A partir de la década de 1980, en México y Centroamérica se empezaron a desmantelar los logros -parcos, magros o francamente inexistentes- en materia de construcción de Estados de Bienestar. Desde esas fechas se fue construyendo un modelo neoliberal que limita la presencia estatal en materia de garantías a derechos sociales y económicos. En el entrecruce de esos Estados de Bienestar limitados y medidas desestatizantes se encuentra buena parte de la respuesta para entender los resultados nefandos de la Covid-19 en la región. Sistemas sanitarios, educativos, laborales, etc., incapaces de garantizar a la población enfrentar de manera adecuada tanto el contagio como sus consecuencias sociales son el trasfondo de la celebración del Bicentenario de la Independencia.
Como siempre, las fechas conmemorativas sirven para la reflexión sobre el pasado, el presente y para dibujar futuros. Si los guatemaltecos, salvadoreños, hondureños, nicaragüenses y costarricenses, no sus gobiernos ni sus oligarquías, quisieran tener en los próximos 15 de septiembre algo que celebrar, deberán buscar la construcción de nuevos pactos sociales que impliquen mejores condiciones de vida para cada uno de los habitantes de estos países. Pero también la construcción de relaciones internacionales, sobre todo lo referente a los Estados Unidos, que en un mundo globalizado e interdependiente provean de elementos para el desarrollo de todas y cada una de las naciones de la región.
Por su parte, México, su gobierno y sus sociedades, deben de entender que cada una de las acciones y omisiones ocurridas en Centroamérica conllevan serios retos para su propia seguridad.

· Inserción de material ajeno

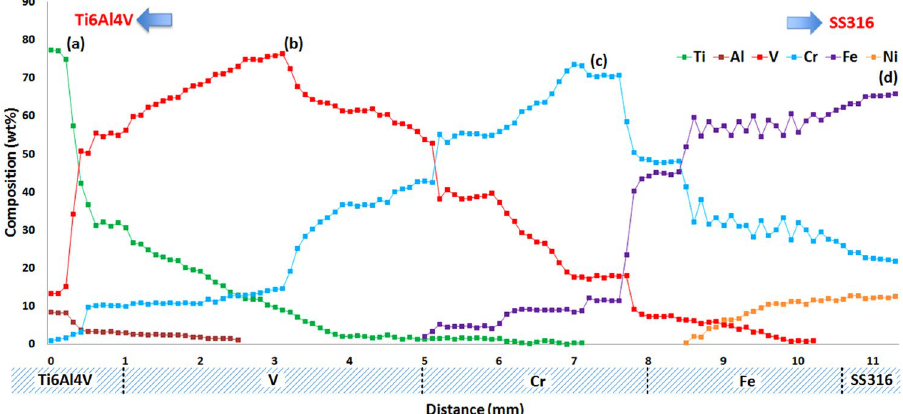
Figure 8. The EDS point test result for composition curve.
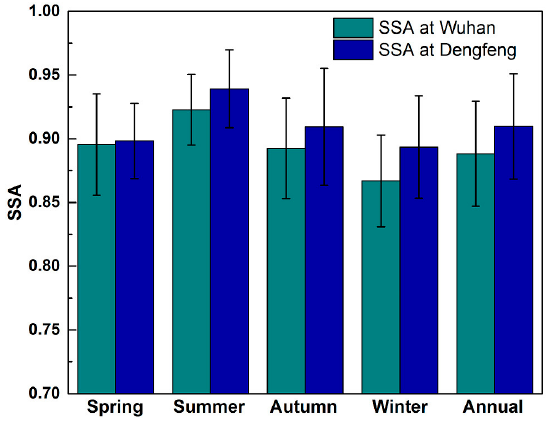
Figure 11. Annual and seasonal average single scattering albedo (SSA) in Wuhan and Dengfeng.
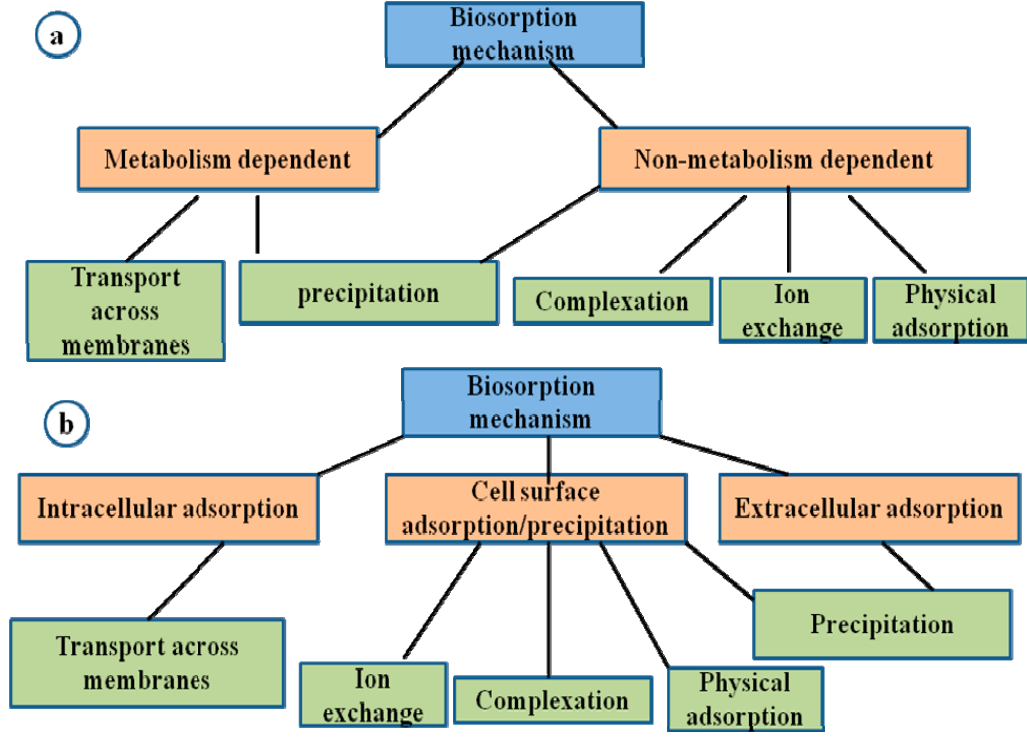
Figure 2. Mechanisms of biosorption based on ( a ) dependence on cell metabolism; ( b ) location within the cell where the metal is removed, adapted from Gupta et al. [43]. In the figure the top is figure a and bottom figure b and the last green boxes on the right top and bottom is physical adsorption. The boxes need to be expanded.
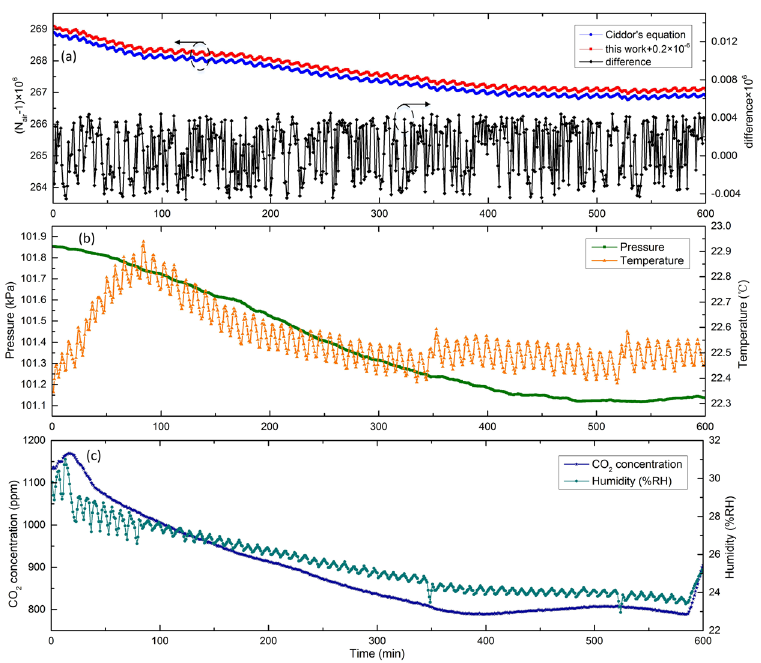
Figure 4. 10-h measurement of the group air refractive index. ( a ) Comparison between the measurement data and computed value from n p ( v ) + ( dn p ( v )/ dv ) v ( n p is obtained by the Ciddor’s equation). The arrow direction points out appropriate y axis. ( b ) Variations of pressure and temperature. ( c ) Variations of CO 2 concentration and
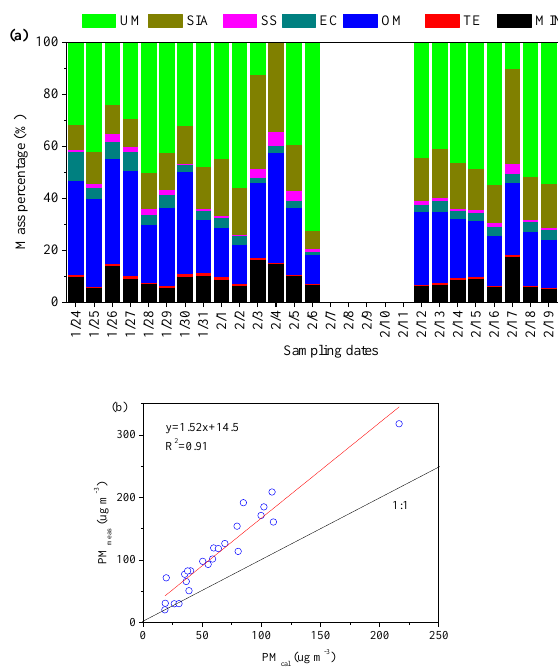
Figure 6. Mass balance of chemical species in PM 2 . 5 during sam- pling periods (a) and relationship between the mass calculated by adding individual components and the gravimetrically measured particulate mass (b) . MIN = 2 . 14 × Si + 1 . 67 × Ti + 1 . 89 × Al + 1 . 59 × Mn + 1 . 67 × Mg + 1 . 95 × Ca + 1 . 35 × Na + 1 . 21 × K + 1 . 43 ×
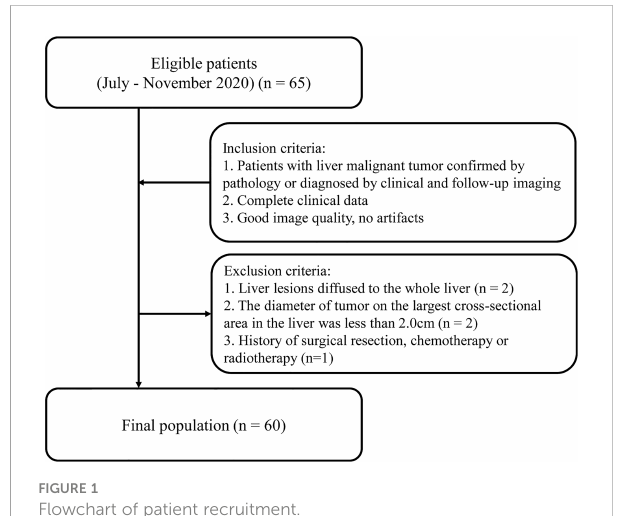
FIGURE 1 Flowchart of patient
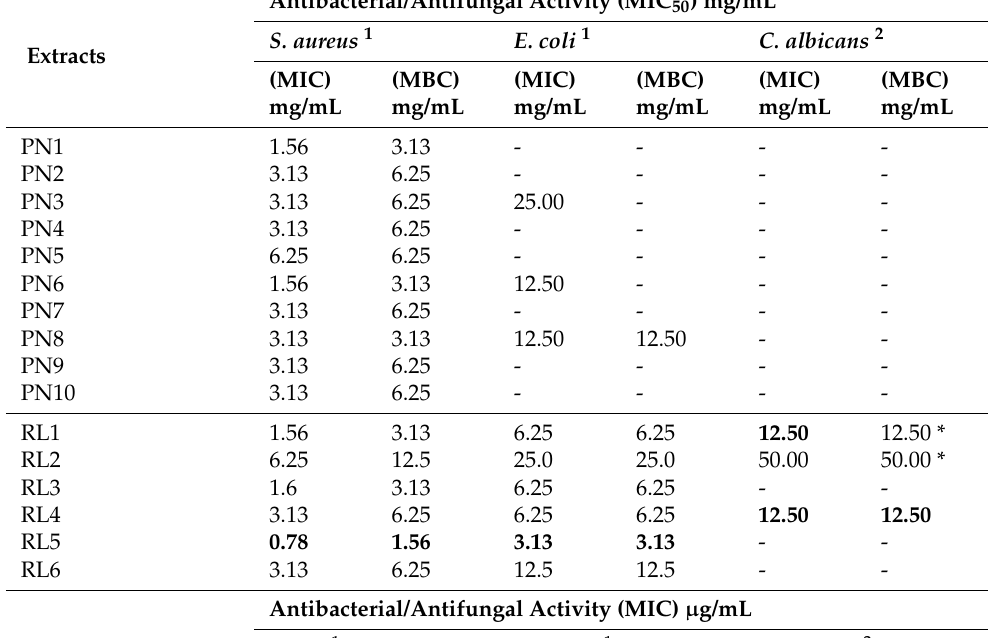
Table 5. Minimum inhibitory concentration (MIC) and minimum bactericidal concentration (MBC) values of PN and RL wine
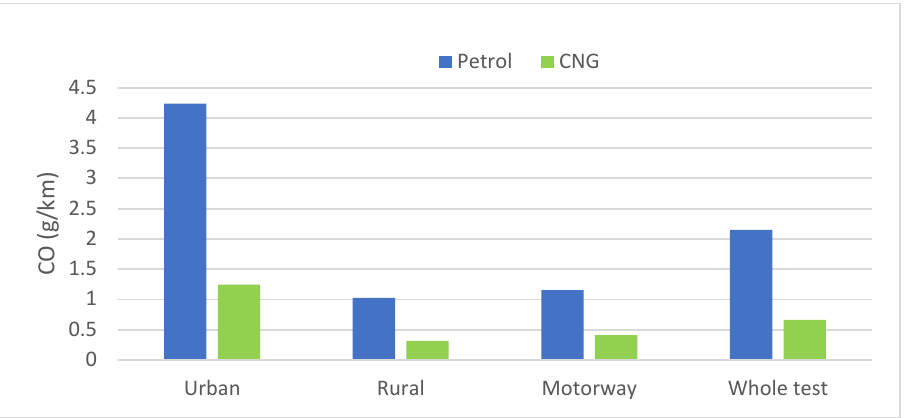
Figure 10. Average CO emission for on-road test.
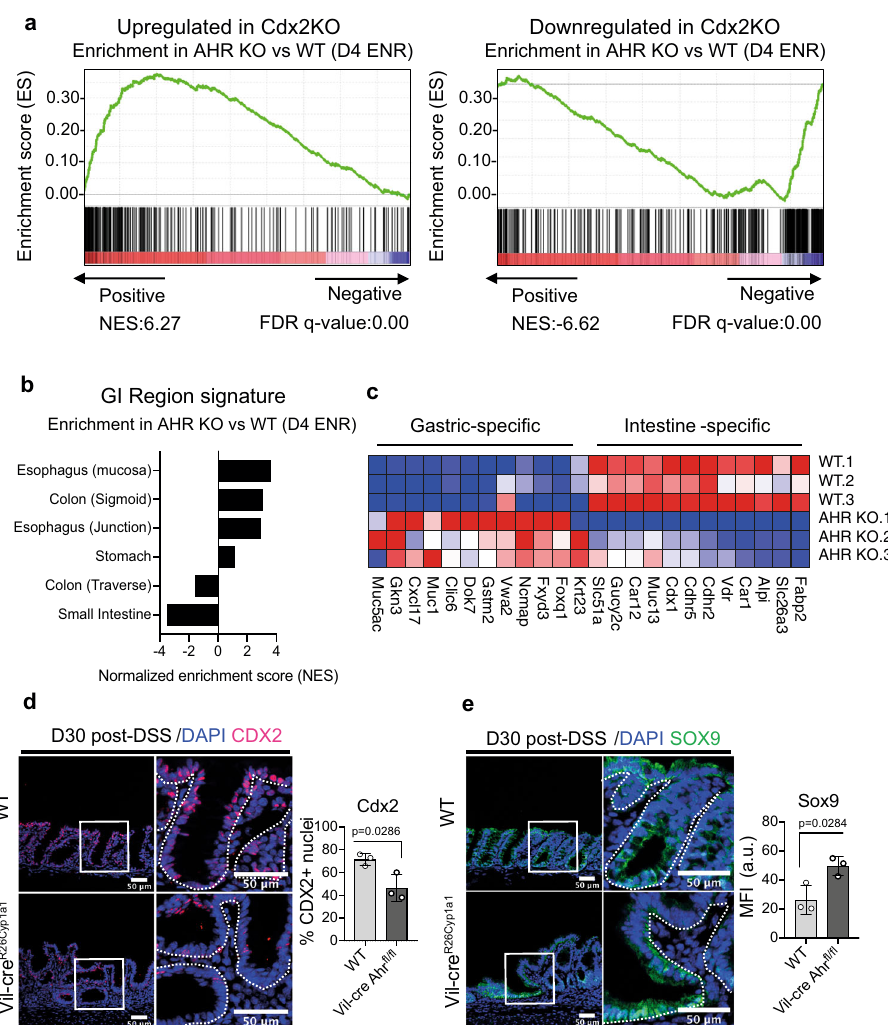
Fig. 7 AHR drives reacquisition of intestinal identity post-injury. a Gene set enrichment plots of AHR KO organoids relative to genes either upregulated (NES: 6.3, FDR q-value: 0.00) or downregulated (NES: -6.62, FDR q value: 0.00) in Cdx2 KO intestinal organoid dataset ( b ) Gene set enrichment of d4 ENR AHR KO vs WT organoids relative to conserved GI-region speci fi c signatures compiled from GiTEX database ( c ) Heatmap for expression of canonical genes expressed in either intestine or gastric tissues, in d4 ENR WT and AHR KO organoids. Representative images and quanti fi cations of Cdx2 ( d ) and Sox9 ( e ) staining in colonic crypts of WT and Vil-cre AHR fl / fl mice d30 post DSS treatment. Bar graphs show mean MFI ± SD per mouse for Sox9 and mean % of nuclei positive for Cdx2 per mouse ( n = 3 mice). Statistical signi fi cance was determined using an unpaired t-test (two-tailed). Error bars displayed on graphs represent the mean ± SD. Scale bar: 50 µ m. Source data for (7 d , e ) are provided with this paper in the source data fi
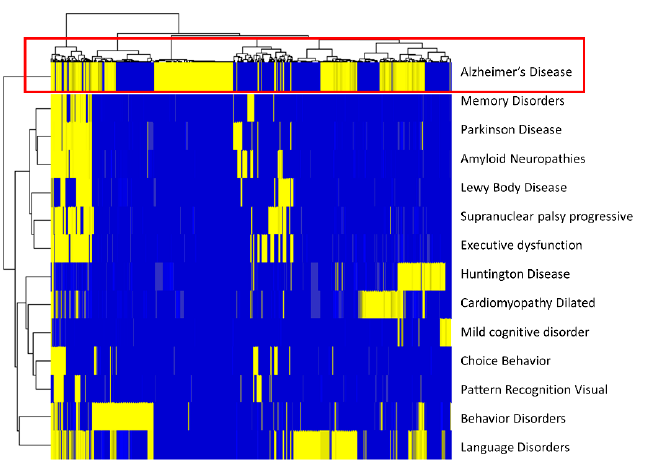
Figure A1 . Dendrogram and heatmap of the drug-disease network. The network adjusted similarity values are clustered according to rows (diseases) and columns (drugs) by using Ward's minimum variance method as linkage hierarchical clustering algorithm and by using the Euclidean distance as distance metric. Heatmap color key denotes the adjusted and normalized network similarity between drug targets and disease genes in the human interactome, increasing from blue (less similar) to red (more similar).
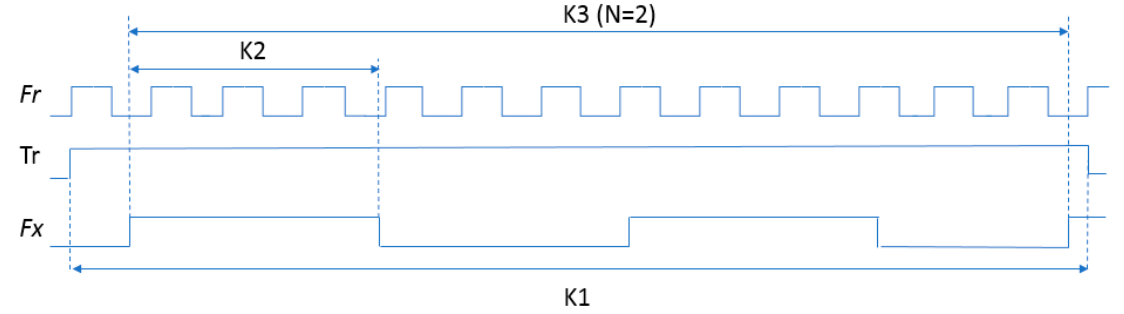
Figure 2. Waveforms illustrating various methods for frequency measurement waveforms.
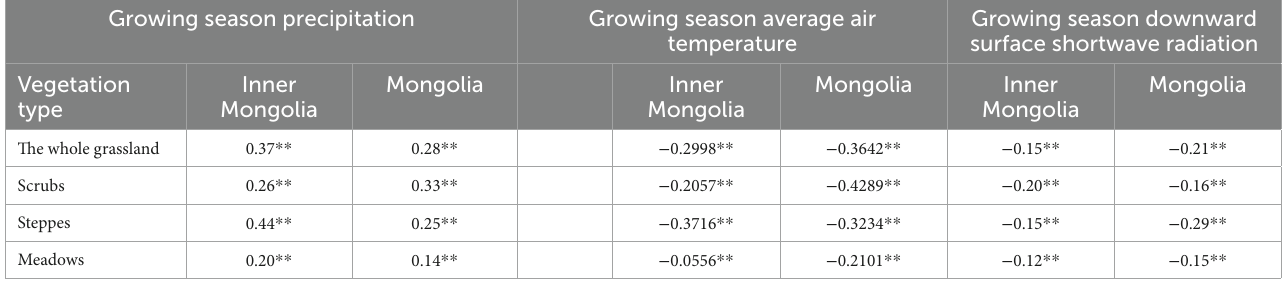
TABLE 5 Partial correlation comparison between NDVI and meteorological factors in growing seasons of Inner Mongolia and Mongolia from 2000 to 2018. Growing season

Que allende el Río Suchiate no existan sistemas sanitarios, educativos, laborales, etc., fuertes y consolidados significa para México que no se va a detener la crisis humanitaria ni la migración indocumentada que parece endémica de la región. Que en los gobiernos centroamericanos campee con total impunidad la corrupción es igual de grave que la crisis de violencia por la que atraviesa el territorio nacional. Mientras eso no este en la mente de los mexicanos, no hay nada que celebrar en el Bicentenario.